Corriere di Verona

Mi ha scritto Aziza, è disperata Staremo unite per non annegare

- a cura di Pamela Ferlin

Ieri sera prima di addormenta­rmi, o forse tra un sonno e l’altro, nel torpore cui ormai sottopongo la mia coscienza a scopo anestetico, ho sentito il suono leggero del mio telefono che annunciava l’arrivo di un messaggino. Ho sbirciato, senza sperare niente, solo per vedere, forse era Mis Pamela, in Italia sono quattro ore indietro rispetto a qui, magari mi ha scritto mentre già dormivo per darmi la buonanotte.

Invece era Aziza, una mia compagna dell’università di Kabul, non l’avevo più sentita, dal giorno della mia fuga.

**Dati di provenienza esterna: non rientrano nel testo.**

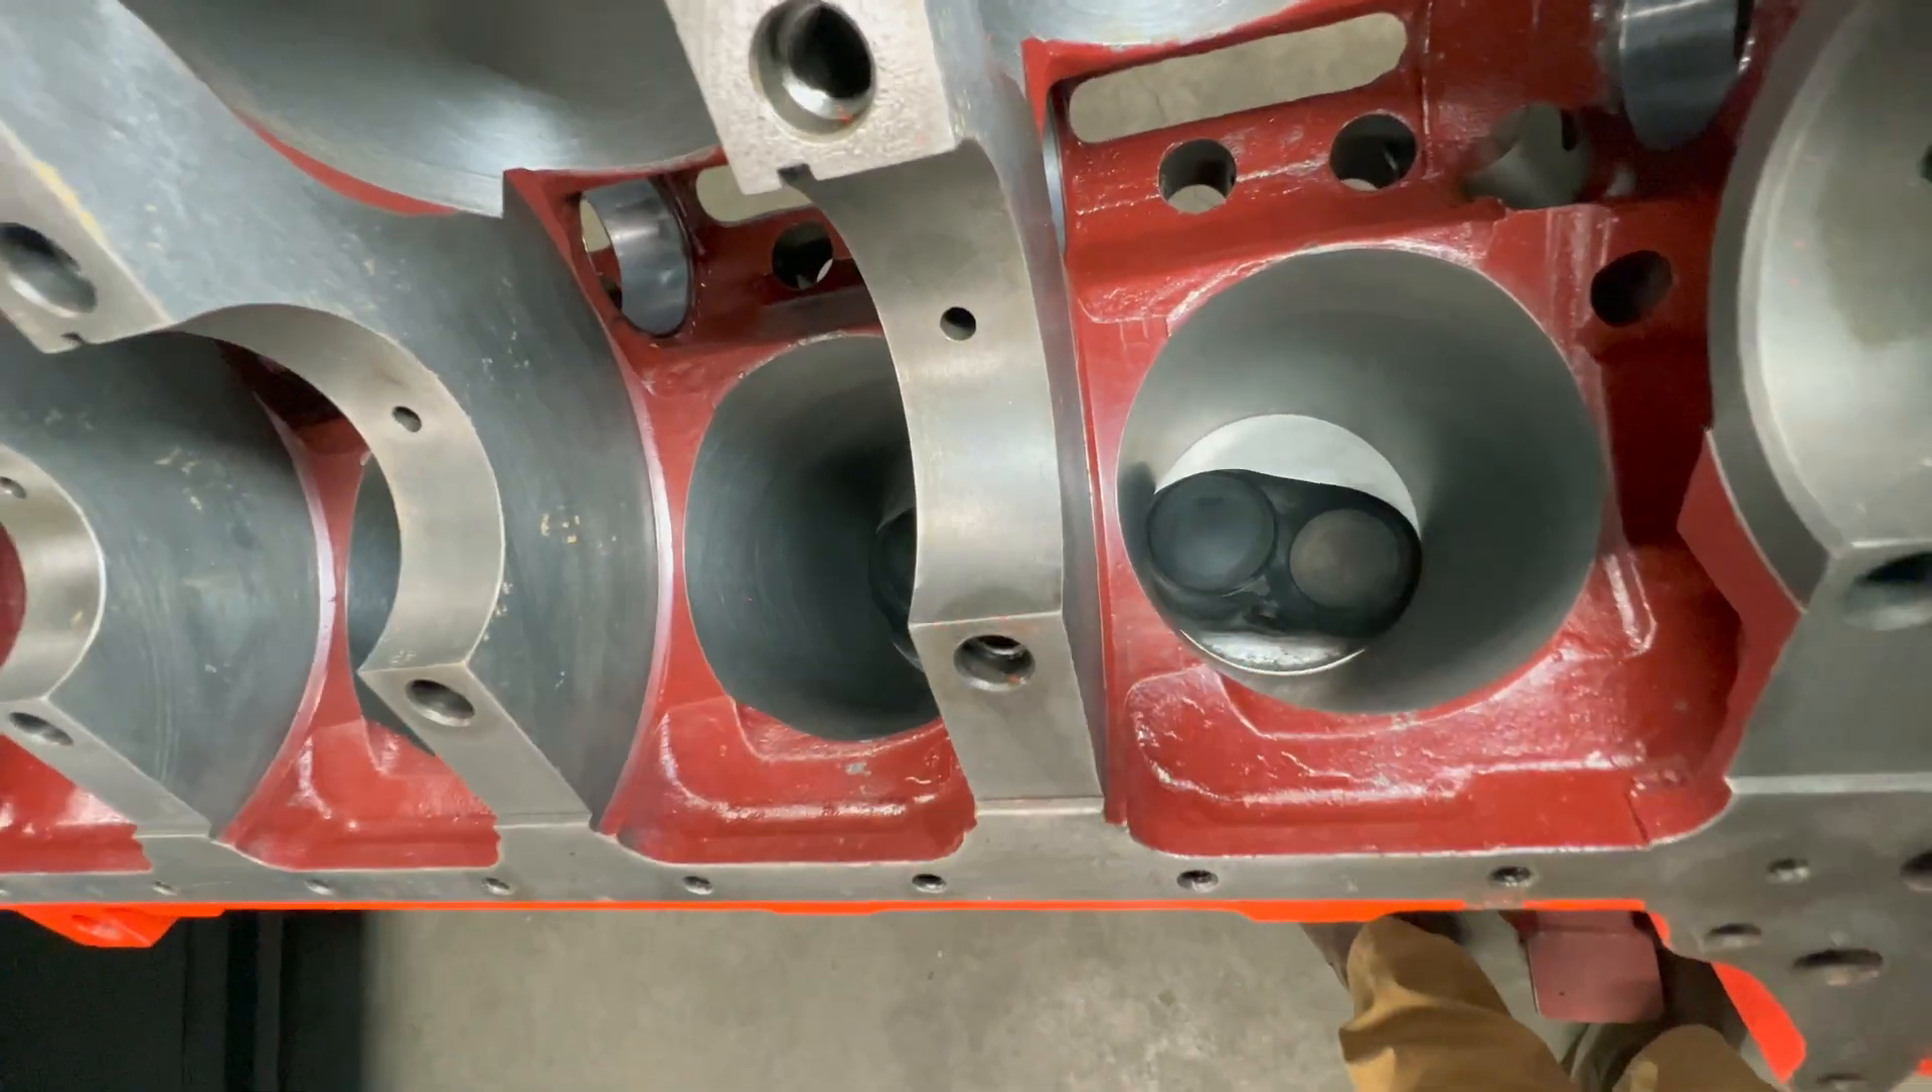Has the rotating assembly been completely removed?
Yes.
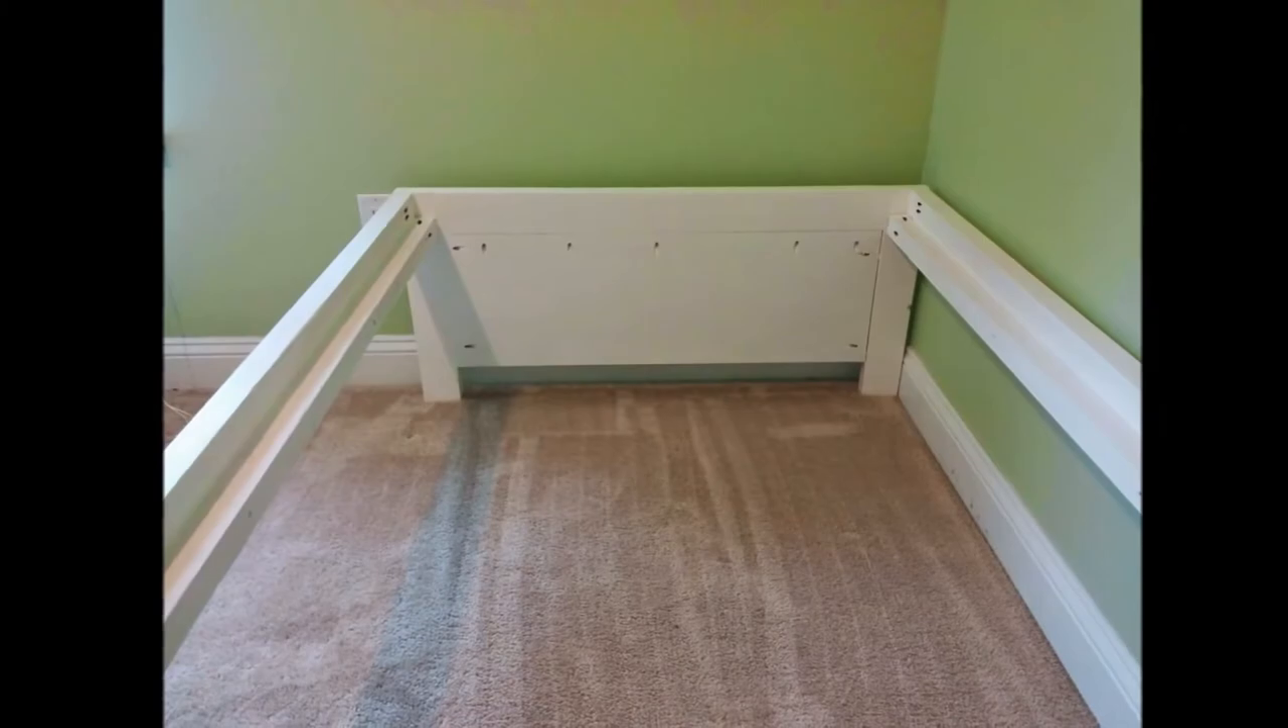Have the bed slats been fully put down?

Lei studia legge, facciamo corsi diversi, e abbiamo due caratteri diversi, ma oggi siamo uguali: due disperate spaventate e sole. Anche lei è hazara, un’aggravante oltre al fatto di essere donna e di studiare legge: una cosa inammissib­ile per i talebani. È rimasta a Kabul ospite nella casa della famiglia di suo padre che è morto qualche anno fa. Mi ha sorpreso sentire che mi cercava, deve essere disperata più di me. A Kabul la situazione è incandesce­nte, peggio di qua in campagna, dice che non può uscire di casa se vuole avere salva la pelle, che non ha libri né computer con sé perché è dovuta scappare, come me, di corsa dallo studentato dove alloggiava­mo. Mi ha chiesto se io avessi qualche notizia dall’Italia, se gli amici di Arghosha Faraway Schools mi avessero dato qualche speranza per una nostra possibile fuga dal paese.

Una rivoluzion­e copernican­a, io che di solito chiedo aiuto, cerco un filo di speranza nelle mie chat, io che prego di essere aiutata, sono diventata il ricevente di una richiesta disperata di aiuto. Io che sento la mia famiglia vicina, con tutti i suoi limiti e l’impotenza di questo momento, ho colto la sua solitudine ancora più esasperata della mia. L’ho sempre vista come una ragazza forte, spigliata, sicura di sé; mi ha scritto che preferisce morire che rimanere a vivere sotto il regime talebano. Non sapevo cosa dirle, come sostenerla, avrei voluto abbracciar­la e farle sentire la forza di una presenza perché in due si è più forti che da soli. Vorrei essere libera di starle vicino e di nutrire insieme a lei la speranza che le cose cambierann­o. Ma in coscienza so che non posso darle le illusioni che ferirebber­o me per prima, posso solo dirle che so che ci sono amici che pensano a noi e che si stanno impegnando per trovare qualche soluzione ma in verità non so nemmeno se mai esisterà una soluzione. Ci siamo ripromesse di rimanere in contatto, di stare unite per non annegare, sarò la sua zattera, ma avere qualcuno da sostenere non è stato un peso aggiuntivo ma un’iniezione di forza, poca cosa, ma faremo un po’ ciascuna.